Mel e Dona Helena

Hoje no metro, sentei à frente de uma senhora, que logo me despertou alguma curiosidade, pensei comigo: “Lá está, a ler a bíblia logo de manhã, deve ta a passar por alguma dificuldade, não sei. Mas ainda hei-de ler, um dia, a bíblia por inteiro.”

Quando na estação seguinte, como um furacão, sem eira e nem beira, entrar uma senhora morena, baixa, magra, no máximo 40 anos. Acho eu que eram 40, ou menos e as mazelas da vida eram muitas.

Moça dona de uma voz rouca, nem sequer ouvia-se, pareciam sussurros. Põe-se em pé ao meu lado, e pouco que percebi ela dizia:

- Ajuda-me, ajuda-me que sou doente mental.
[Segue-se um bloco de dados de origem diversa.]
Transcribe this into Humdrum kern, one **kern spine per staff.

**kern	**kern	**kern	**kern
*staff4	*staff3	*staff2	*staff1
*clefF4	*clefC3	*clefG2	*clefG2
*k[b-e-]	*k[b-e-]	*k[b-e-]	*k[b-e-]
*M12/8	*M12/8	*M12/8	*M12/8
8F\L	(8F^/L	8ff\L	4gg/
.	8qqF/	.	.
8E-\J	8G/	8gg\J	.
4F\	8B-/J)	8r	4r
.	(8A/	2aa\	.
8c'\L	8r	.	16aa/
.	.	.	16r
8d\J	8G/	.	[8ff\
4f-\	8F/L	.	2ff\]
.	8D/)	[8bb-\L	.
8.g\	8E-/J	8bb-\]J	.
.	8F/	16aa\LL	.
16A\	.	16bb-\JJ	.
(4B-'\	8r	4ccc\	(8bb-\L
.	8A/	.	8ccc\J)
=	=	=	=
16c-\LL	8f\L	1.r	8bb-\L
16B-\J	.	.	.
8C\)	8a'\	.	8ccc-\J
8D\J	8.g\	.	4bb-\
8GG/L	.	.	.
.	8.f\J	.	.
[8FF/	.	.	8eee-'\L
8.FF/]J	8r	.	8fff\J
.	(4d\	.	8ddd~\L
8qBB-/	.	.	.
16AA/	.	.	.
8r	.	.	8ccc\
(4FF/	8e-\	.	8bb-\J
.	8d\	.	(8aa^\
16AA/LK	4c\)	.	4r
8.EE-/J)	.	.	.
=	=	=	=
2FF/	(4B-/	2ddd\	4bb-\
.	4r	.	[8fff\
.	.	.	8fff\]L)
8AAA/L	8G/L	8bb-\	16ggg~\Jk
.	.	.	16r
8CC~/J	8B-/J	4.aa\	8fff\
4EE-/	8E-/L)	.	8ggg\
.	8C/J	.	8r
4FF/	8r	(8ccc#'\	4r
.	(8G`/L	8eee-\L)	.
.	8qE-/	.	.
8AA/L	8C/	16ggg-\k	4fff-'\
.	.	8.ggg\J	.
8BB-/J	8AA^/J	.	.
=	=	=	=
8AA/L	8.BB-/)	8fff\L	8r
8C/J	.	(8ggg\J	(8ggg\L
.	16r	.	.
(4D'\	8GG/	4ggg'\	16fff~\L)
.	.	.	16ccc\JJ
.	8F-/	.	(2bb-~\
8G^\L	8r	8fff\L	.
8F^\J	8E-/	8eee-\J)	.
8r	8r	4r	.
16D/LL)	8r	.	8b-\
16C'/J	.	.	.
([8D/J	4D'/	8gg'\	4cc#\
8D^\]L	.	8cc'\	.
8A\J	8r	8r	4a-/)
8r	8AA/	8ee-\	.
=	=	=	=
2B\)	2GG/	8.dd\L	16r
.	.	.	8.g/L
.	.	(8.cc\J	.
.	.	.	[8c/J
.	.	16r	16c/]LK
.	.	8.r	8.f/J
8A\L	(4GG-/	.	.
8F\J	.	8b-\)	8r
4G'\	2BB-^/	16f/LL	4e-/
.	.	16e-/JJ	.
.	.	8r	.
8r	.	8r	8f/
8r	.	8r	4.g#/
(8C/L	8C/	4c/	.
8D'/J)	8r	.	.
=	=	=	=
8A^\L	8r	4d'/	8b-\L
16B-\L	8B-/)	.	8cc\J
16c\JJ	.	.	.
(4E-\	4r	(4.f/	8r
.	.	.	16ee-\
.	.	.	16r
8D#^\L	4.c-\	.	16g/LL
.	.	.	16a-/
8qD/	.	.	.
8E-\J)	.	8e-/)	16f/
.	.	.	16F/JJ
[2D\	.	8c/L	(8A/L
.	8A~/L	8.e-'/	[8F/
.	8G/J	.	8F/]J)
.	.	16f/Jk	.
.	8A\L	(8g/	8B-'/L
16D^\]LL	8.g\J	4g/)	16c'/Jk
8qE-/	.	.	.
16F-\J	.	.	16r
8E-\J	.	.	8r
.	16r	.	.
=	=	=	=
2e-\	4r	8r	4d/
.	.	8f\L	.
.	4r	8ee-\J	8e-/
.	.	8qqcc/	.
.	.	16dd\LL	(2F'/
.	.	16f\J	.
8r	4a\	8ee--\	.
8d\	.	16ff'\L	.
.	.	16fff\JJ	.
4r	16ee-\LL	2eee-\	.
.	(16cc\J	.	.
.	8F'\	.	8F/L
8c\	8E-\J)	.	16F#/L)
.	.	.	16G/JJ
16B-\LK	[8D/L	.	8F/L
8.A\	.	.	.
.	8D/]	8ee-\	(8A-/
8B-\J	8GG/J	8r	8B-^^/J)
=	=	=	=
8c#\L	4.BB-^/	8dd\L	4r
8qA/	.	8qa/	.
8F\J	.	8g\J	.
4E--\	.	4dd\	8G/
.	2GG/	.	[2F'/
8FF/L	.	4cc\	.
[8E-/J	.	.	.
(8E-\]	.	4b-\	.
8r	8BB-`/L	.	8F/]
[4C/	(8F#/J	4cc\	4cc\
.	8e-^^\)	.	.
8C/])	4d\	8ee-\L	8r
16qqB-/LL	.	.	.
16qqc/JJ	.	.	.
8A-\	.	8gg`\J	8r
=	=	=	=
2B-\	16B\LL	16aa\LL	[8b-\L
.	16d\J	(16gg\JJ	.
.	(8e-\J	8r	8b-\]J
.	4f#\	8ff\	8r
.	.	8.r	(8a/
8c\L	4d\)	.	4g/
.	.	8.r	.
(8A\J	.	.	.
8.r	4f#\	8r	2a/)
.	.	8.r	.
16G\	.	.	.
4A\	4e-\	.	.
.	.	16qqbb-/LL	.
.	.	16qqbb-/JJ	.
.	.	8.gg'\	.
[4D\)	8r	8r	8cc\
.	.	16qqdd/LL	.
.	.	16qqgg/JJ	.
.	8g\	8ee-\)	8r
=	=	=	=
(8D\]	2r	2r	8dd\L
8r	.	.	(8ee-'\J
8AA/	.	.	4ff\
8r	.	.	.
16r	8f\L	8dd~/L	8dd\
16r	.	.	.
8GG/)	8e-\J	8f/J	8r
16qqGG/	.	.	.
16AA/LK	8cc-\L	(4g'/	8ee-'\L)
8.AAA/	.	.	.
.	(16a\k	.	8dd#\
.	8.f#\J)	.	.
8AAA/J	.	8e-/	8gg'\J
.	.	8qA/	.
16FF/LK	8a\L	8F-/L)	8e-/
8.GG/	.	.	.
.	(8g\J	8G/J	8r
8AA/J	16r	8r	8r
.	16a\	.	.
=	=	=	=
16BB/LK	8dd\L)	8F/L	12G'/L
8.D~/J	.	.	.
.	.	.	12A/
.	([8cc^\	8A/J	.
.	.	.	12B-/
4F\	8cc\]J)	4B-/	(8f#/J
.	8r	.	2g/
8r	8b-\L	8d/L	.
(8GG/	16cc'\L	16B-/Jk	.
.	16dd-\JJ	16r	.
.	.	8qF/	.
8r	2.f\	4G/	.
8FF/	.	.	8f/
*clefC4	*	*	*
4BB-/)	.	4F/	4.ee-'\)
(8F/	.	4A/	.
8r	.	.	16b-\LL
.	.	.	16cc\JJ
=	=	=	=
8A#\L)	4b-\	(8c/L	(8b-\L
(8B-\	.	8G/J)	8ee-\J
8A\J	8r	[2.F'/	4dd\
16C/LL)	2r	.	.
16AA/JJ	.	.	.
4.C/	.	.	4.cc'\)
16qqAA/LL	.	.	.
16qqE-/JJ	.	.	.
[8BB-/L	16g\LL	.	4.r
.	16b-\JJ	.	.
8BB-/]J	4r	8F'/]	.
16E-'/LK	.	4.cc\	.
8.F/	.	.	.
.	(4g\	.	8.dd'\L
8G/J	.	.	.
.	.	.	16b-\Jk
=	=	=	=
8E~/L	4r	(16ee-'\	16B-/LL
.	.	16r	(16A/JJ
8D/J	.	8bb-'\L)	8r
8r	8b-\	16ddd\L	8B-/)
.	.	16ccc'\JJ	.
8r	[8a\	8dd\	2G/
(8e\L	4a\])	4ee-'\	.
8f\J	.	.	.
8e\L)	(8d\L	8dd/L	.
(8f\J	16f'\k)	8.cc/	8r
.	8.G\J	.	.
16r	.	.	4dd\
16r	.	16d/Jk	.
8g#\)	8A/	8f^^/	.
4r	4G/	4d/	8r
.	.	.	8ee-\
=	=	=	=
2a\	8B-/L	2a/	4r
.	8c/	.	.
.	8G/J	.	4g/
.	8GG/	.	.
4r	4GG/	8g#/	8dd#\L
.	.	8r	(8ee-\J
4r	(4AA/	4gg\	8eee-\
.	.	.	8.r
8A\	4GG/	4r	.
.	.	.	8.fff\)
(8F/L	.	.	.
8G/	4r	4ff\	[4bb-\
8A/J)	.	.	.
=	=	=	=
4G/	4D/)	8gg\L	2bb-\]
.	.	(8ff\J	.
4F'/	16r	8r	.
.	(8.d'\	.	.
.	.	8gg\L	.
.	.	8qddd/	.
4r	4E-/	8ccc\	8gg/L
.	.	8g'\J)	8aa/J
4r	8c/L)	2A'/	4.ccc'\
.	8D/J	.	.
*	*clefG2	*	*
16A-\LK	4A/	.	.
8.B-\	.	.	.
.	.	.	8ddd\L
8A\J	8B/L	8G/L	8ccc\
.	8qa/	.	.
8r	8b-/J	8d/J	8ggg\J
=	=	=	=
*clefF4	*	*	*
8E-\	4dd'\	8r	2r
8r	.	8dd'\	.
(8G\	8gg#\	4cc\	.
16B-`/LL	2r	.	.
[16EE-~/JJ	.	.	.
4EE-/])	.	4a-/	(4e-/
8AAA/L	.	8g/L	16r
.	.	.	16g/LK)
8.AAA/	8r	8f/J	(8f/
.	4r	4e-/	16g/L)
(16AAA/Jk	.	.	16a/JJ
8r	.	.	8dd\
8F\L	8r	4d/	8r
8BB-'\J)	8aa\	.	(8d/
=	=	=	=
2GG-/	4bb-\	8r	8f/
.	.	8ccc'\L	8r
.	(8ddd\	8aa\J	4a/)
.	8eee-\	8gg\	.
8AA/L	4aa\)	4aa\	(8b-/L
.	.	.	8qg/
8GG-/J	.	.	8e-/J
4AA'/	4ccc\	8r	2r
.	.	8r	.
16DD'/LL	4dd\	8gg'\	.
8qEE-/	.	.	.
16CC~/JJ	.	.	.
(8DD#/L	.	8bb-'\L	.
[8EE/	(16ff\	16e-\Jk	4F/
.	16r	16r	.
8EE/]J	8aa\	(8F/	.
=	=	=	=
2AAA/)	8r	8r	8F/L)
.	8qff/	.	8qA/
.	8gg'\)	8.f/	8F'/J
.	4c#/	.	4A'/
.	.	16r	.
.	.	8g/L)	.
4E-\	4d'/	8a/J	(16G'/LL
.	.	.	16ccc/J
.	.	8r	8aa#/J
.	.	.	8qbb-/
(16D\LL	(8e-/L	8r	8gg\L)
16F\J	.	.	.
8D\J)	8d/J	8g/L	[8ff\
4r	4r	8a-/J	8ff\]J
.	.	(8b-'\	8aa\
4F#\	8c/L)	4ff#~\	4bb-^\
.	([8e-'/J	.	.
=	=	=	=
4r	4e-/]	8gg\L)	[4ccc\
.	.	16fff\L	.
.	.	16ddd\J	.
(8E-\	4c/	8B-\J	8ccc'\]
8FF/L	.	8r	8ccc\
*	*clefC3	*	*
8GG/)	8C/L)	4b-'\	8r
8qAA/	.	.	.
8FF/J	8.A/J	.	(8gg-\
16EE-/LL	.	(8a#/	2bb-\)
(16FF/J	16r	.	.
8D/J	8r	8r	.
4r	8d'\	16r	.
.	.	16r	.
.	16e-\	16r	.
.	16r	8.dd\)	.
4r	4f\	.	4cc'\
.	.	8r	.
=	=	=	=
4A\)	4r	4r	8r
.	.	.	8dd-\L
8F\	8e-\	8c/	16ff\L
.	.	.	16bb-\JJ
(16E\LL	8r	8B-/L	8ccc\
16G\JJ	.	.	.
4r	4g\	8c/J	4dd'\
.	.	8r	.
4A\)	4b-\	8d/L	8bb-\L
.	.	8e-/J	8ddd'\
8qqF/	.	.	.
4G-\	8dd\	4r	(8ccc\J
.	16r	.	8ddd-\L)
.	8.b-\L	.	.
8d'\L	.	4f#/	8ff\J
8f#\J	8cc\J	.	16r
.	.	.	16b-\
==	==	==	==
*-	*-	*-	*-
Com o vestido rosa enrolado entre as pernas, mangas enroladas ao deixar o sutiã a mostra. Continuava:

- Ajuda-me...

A senhora à minha frente, dá um sorriso, quase materno, como alguém realmente a queria bem. Quando a moça repara na bíblia aberta com a imagem de uma santa e logo diz:

-Olha que linda imagem a senhora tem aqui. Dá-me? Vou para França amanhã, posso levar a imagem? Sabe, pode dar também uma moeda, tenho fome. Quero moedas, não quero notas.

A senhora começa a revirar a bolsa atrás da moeda, e quando acha diz:

- Dou a moeda, mas a menina tem de baixar o vestido.

Acho tão bonito como aquela senhora quis dar alguma dignidade mesmo que momentânea à aquela moça. A moça abaixou o vestido prontamente, uma outra senhora sentada ao meu lado levantou-se, logo diz a moça:

- Deixa eu sentar, estou cansada, sou doente mental e estou cansada…

Nesse momento diz que é de família rica, mas a família não quer mais vê-la, que lhe roubaram 600 Euros e bateram, arrancaram-lhe um dente. Quando subitamente levanta, denovo como um furacão e diz:

- Tenho de sair, vou descer aqui.

Outra senhora nos bancos da frente, quer lhe oferecer algumas moedas também, mas ela, muita agitada não se dá conta disso, quando eu lhe chamo atenção. Ela pega as moedas, agradece, diz denovo que é doente mental e precisa de ajuda. Senta-se denovo ao meu lado. A senhora logo questiona:

- A menina sabe rezar?

- Sei sim! – Exclama com energia e continua – Pai Nosso que estais no céu…

- Não – diz a senhora – tem de rezar para Nossa Senhora. É ela quem cuida da família.

A moça levanta-se novamente, volta a sentar-se, diz: “Vou largar essa vida hoje. Hoje não, agora! Pronto, larguei!”. Que não vai mais ficar na rua. Vai para Coimbra, e depois para França. E a senhora, só abana a cabeça e olha, como se pudesse ver além do que eu via. Confesso que quando entrou, com uma flor em uma mão e uma sacola na outra, soltou a sacola no chão, e começou a dizer qualquer coisa que não entendia, logo pensei: “Lá vem mais um a chatear logo cedo.”

Então a senhora pergunta-lhe o nome e assim diz ela:

- Sou Mel, como mel da flor, como mel da abelha, M-E-L. E a senhora?

- Sou Helena.

Então, enquanto Mel levanta para sair, diz:

- Helena, também é o nome da minha irmã. – Até tive a impressão de que ela, naquele segundo foi levada para um tempo longínquo, onde pode ser que tenha tudo começado.

Então saí em disparada, diz que tem sair e se vai.

Olho para frente, quando dou conta, Dª Helena, tem uma lágrima já correr pelo rosto. Levanta-se para sair na estação seguinte, e a senhora a frente que também dado moedas diz qualquer coisa que não entendo e emenda:

- Eu sei como é, meu marido ontem também já não dizia nada com nada.

- Eles precisam de ajuda – Diz Dª Helena – Qual o nome do seu marido que vou rezar por ele também.

E saem as duas, e eu sigo meu caminho a pensar. Que um dia quero ser como a Dº Helena, e realmente compadecer com a dor do mundo e dos outros. Chatear-me menos com coisas que tem solução, e que tenho saúde e lucidez o suficiente para mudar aquilo que não gosto. E que se calhar, o mundo seria mais tranquilo, e mais justo, se houvessem mais “Donas Helenas” por ai. Que querem mesmo ajudar o próximo e sente suas dores como se fossem delas.